Alternativa: “De ‘Eraserhead’ a ‘Uma História Simples’: o cinema português presta homenagem ao mestre do surreal”
Ano e meio depois da morte de David Lynch, em janeiro de 2025, o circuito de cineclubes portugueses continua a prestar-lhe homenagem através daquilo que melhor sabem fazer: programar, com cuidado e afeto, o trabalho de um dos cineastas mais singulares e influentes da história do cinema. Ao longo do mês de agosto, vários cineclubes espalhados pelo país — de Guimarães a Santarém, passando por Faro, Joane e Pombal — incluem sessões dedicadas ao realizador na sua programação regular.

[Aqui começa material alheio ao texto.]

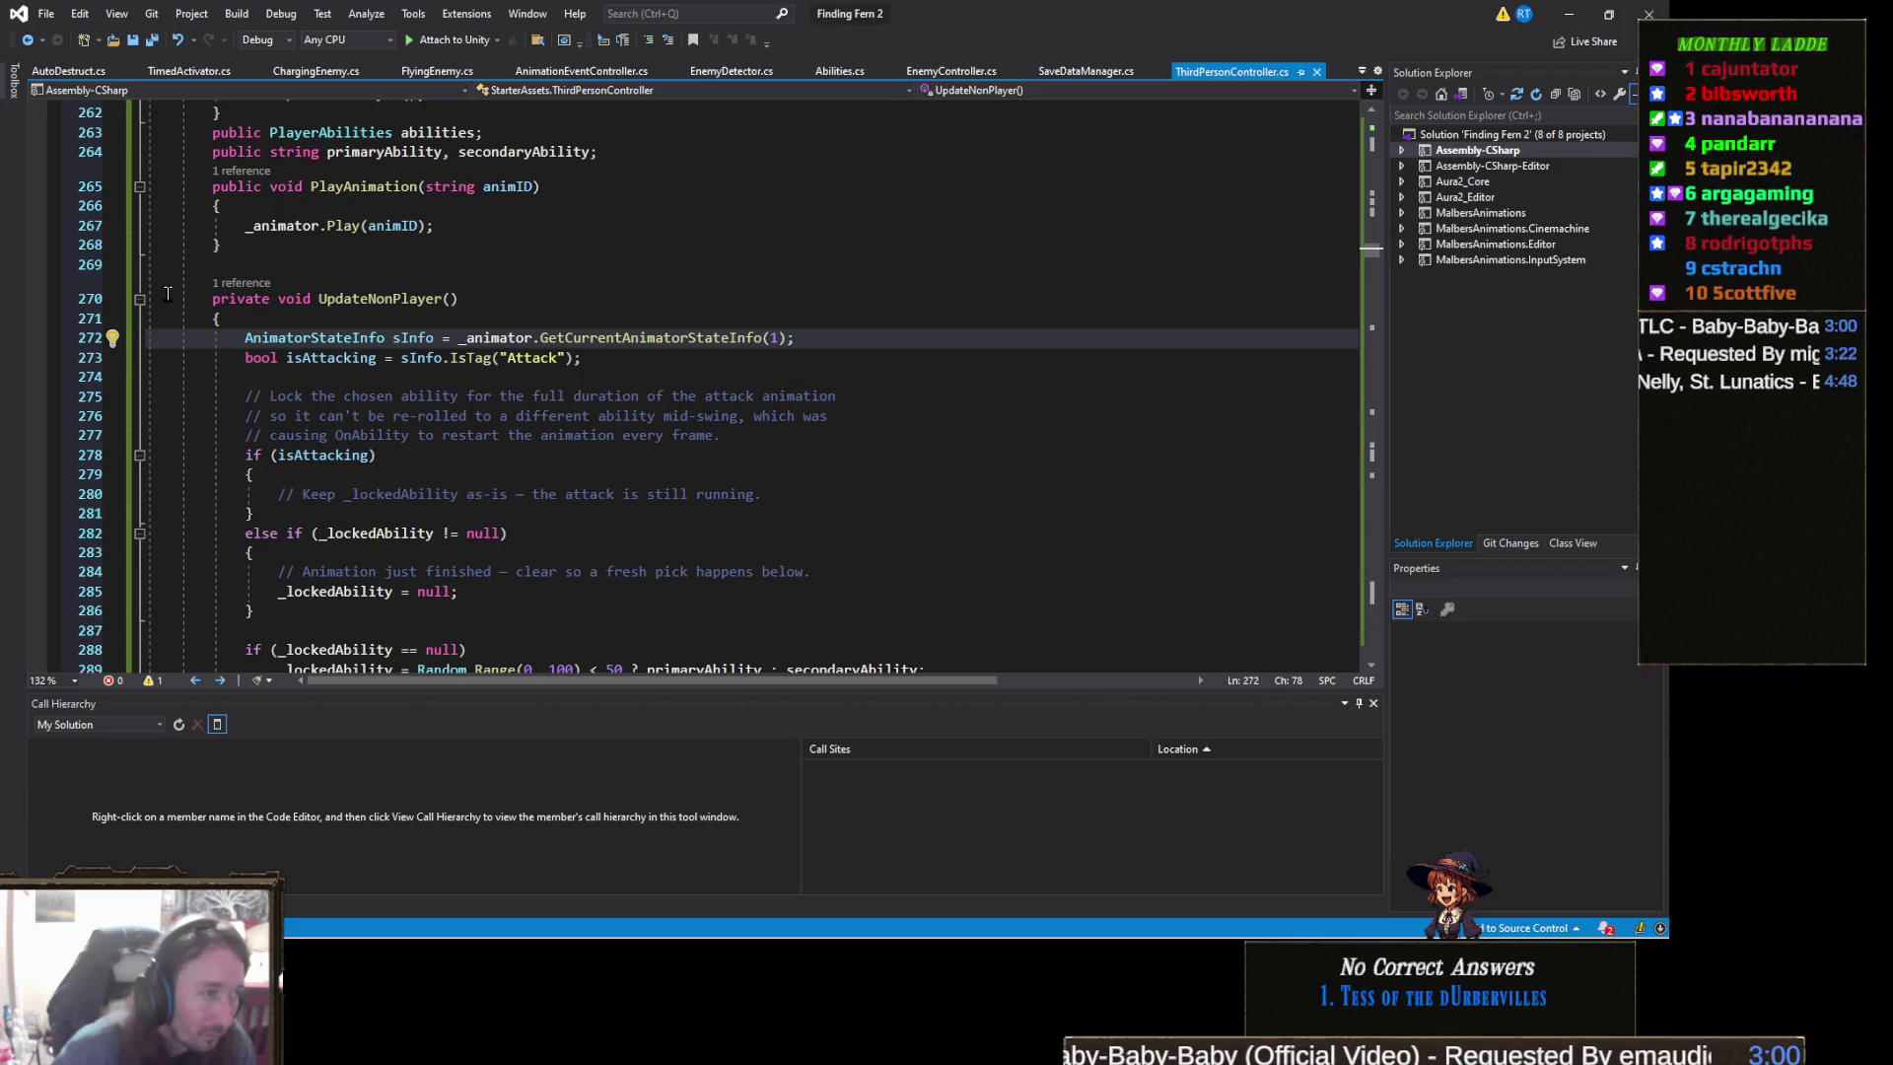
scroll(338, 377, down, 3)
scroll(338, 378, down, 20)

O Cineclube de Guimarães escolheu, para a sua sessão do mês, “Uma História Simples” (1999), talvez o filme mais atípico de toda a filmografia de Lynch — uma produção da Disney, sem qualquer um dos elementos perturbadores ou surreais habitualmente associados ao realizador, que segue a viagem real de Alvin Straight, um homem idoso que atravessa vários estados americanos a bordo de um cortador de relva para visitar o irmão doente, de quem está afastado há anos. É precisamente essa capacidade de Lynch para alternar entre o pesadelo mais absoluto e a ternura mais desarmante, muitas vezes dentro da mesma filmografia, que torna esta escolha tão reveladora sobre a real amplitude do seu talento.

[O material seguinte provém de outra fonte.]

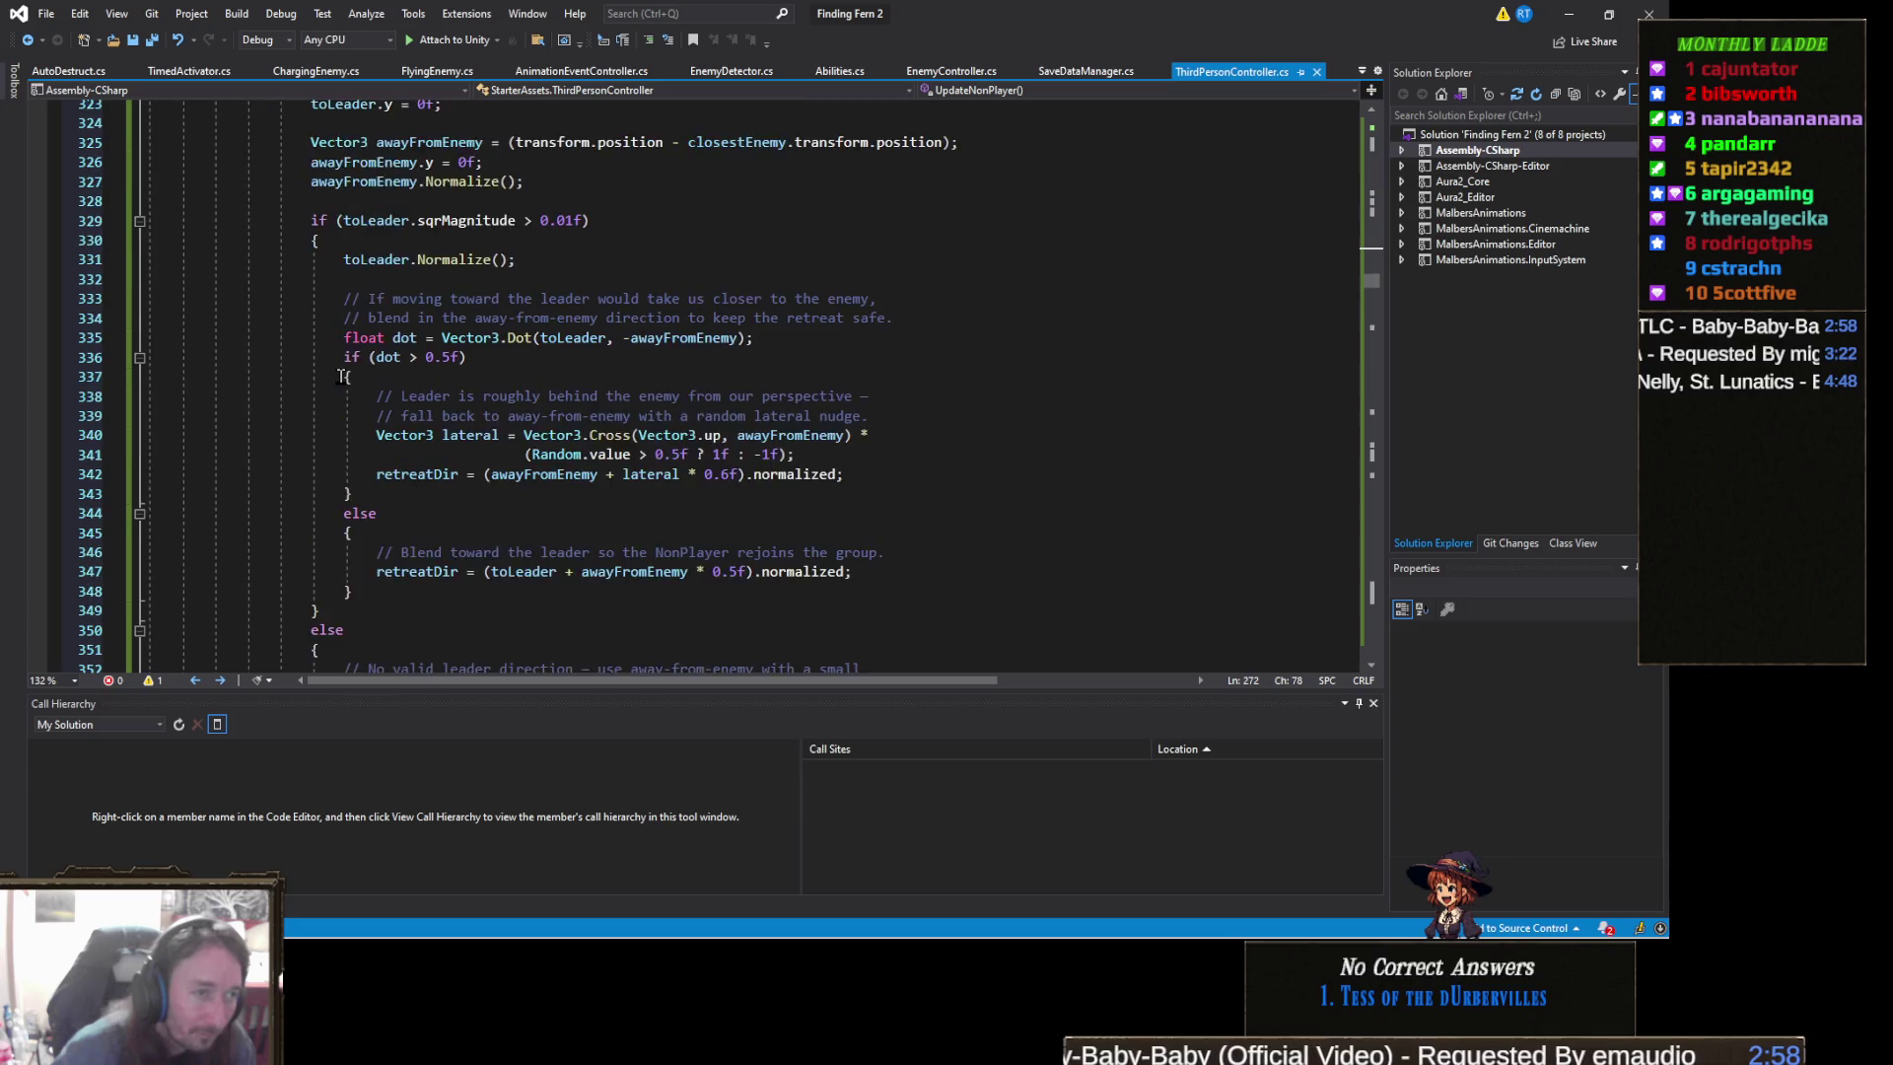
scroll(341, 371, down, 3)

Já o Cineclube de Santarém optou por uma abordagem mais abrangente e ambiciosa: depois de ter exibido, em julho, “O Homem Elefante” (1980) — o drama que consagrou Lynch junto de Hollywood e lhe valeu nomeações ao Óscar — e “Eraserhead: No Céu Tudo é Perfeito” (1989), a sua estreia na longa-metragem e ainda hoje um dos filmes mais radicalmente perturbadores já produzidos, o cineclube dedicou o mês de agosto a uma sessão inteiramente dedicada às curtas-metragens do realizador. Ao todo, seis títulos raramente exibidos em conjunto: “Six Men Getting Sick” (1966), a sua primeira experiência cinematográfica enquanto ainda estudava pintura; “O Abecedário” (1968); “A Avó” (1970), talvez a mais inquietante das seis; “The Amputee” (1973); “The Cowboy and the Frenchman” (1988); e “Lumière” (1995), a sua contribuição ao projeto coletivo francês que assinalou o centenário do cinema.
Esta programação de curtas é particularmente valiosa para quem quer compreender a génese do universo visual de Lynch: é nestes trabalhos iniciais, muitas vezes esquecidos em favor dos longas-metragens mais conhecidos, que já se encontram em embrião as obsessões que definiriam toda a sua carreira — o corpo como fonte de horror e fascínio, a domesticidade transformada em pesadelo, o som como elemento tão narrativo quanto a imagem, e uma iconografia absolutamente própria que nenhum outro realizador conseguiu replicar com a mesma autenticidade.
Este tipo de homenagem descentralizada, feita não através de um grande evento único mas de pequenas sessões espalhadas por cineclubes de todo o país, talvez seja, aliás, a forma mais adequada de recordar um cineasta que sempre valorizou o cinema como experiência comunitária e ritual — e que, ao longo de décadas, encontrou em Portugal um público particularmente fiel e apaixonado pela sua obra.